While the cost of energy is subject to ever increasing scrutiny and public commentary, not much is heard about the projects network businesses are implementing to help bring prices down for customers. We take a look at two innovative demand management trial programs, part funded by the Australian Energy Regulator’s Demand Management Innovation Allowance, designed to reduce bills and improve services by shifting consumption away from peak periods and bypassing the need to build more infrastructure.
Customers at the centre of demand management trials
EmPOWERing You Trial
Tasmania’s TasNetworks has rolled out smart meters to 600 residential customers in an off-market trial designed to help participants understand how much they could benefit from a cost-reflective network pricing structure.
The trial is being conducted in an area with a growing population that is facing network constraints which may require significant capital expenditure. Lessons learned from the emPOWERing You trial may help TasNetworks minimise, defer or even avoid some of this expense.
After gathering baseline interval data for 12 months, TasNetworks introduced demand-based time-of-use pricing in order to gauge customers’ willingness and ability to change their electricity use in response to the cost reflective price signal.
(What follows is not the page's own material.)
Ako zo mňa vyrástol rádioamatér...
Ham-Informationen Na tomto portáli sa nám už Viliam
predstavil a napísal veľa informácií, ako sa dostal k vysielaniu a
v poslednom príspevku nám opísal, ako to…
At the end of each month, TasNetworks compares the network charges that each trial participant incurs under a flat-rate network tariff (the existing tariff system) with what their charge would be under a more cost reflective tariff. Participants are billed on the cheaper of the two tariffs and are encouraged to shift electricity usage to off-peak times and stagger appliance use, resulting in potentially large savings.
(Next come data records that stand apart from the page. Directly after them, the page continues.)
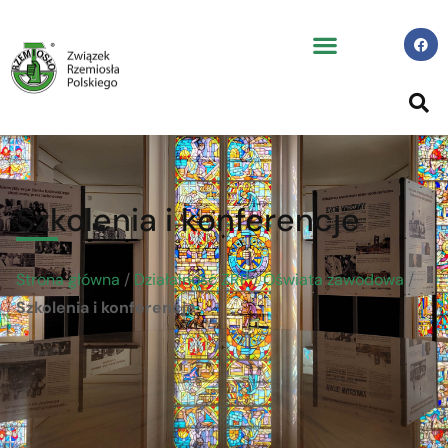
Szkolenia i konferencje
Strona główna
/
Działalność ZRP
/
Oświata zawodowa
/
Szkolenia i konferencje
Analysis has indicated that 75 per cent of customers would pay less or the same amount for their use of the network under a more cost-reflective pricing structure. This finding supports TasNetworks’ consideration of putting new residential customers on a time-of-use network tariff instead of a flat-rate tariff.
Significantly, the preliminary findings of the qualitative social research demonstrate that improved communication, education and access to information helps customers to better understand time-of-use pricing options and builds improved levels of trust with the network business.
Battery Storage on Bruny Island
In association with Reposit Power and several Australian universities, TasNetworks is also trialling the use of solar panels with batteries and advanced battery control systems on Bruny Island, south of Hobart. The Bruny Island trial aims to relieve pressure on an underwater electricity cable supplying the island and reduce the use of diesel generators at peak times.
With the help of funding from the Australian Renewable Energy Agency (ARENA), about 40 residential customers have installed solar panels and battery storage. Each system utilises a Reposit Power algorithm which responds to prices by determining times when it should:
- use the stored electricity in the home;
- export electricity to the grid; and
- store electricity for future export or use.
Figure 1 - Bruny Island neck, supplying southern Bruny Island
Image supplied by TasNetworks
The trial has developed world first technology that allows the batteries to work together, acting in concert to benefit customers and the network in ways that wouldn’t be possible with individual systems operating in isolation. The customers are engaged to help solve the problem and are financially rewarded for their contribution.
The technology has already delivered positive results, with the dispatch of battery electricity reducing the need for costly local diesel generation on the Island. The benefit to the network with advanced controls coordinating an active demand response is much greater than only having a time-of-use tariff where customers use their battery independently.
National demand management innovation
The Demand Management Innovation Allowance (DMIA), which has helped fund the emPOWERing You and Bruny Island trials, is an important tool to develop new technology solutions and refine existing techniques. Distributors have been allocated more than $37m over five years to fund demand management projects. Forty one projects received funding approval under the DMIA in 2016-17, covering everything from trialling systems to remotely control air conditioners and pool pumps to acquiring additional data which will better support future projects.
Similar to these projects influencing demand on a smaller scale, there are targeted efforts to incorporate demand management solutions at a system level.
Energy Networks Australia and the Australian Energy Market Operator (AEMO) are collaborating to improve demand management and the network planning capabilities of the system as a whole. The Open Energy Networks project is looking at identifying and coordinating distributed resources throughout the grid. Currently AEMO and the network businesses have no visibility of where distributed resources such as small-scale solar or batteries are located on the network. This makes it difficult for AEMO and network businesses to forecast what future supply and demand might look like.
If the distributed resources can work together in harmony, they will be valuable assets to the system instead of an impediment to network planning and will deliver greater value to the customers who invest in them. A large consultation process, including multiple workshops across four cities, has recently ended, with an actions report to be released later this year.
With the noise of keeping power prices down getting louder and more prominent, network businesses are continuing to be proactive in finding innovative solutions and exploring further models to reduce costs and capture more of these gains into the future.
 Australian Energy Regulator, Decision, Approval of Demand Management Innovation Allowance (DMIA) expenditures by distributors in 2016–17 and 2017, July 2018.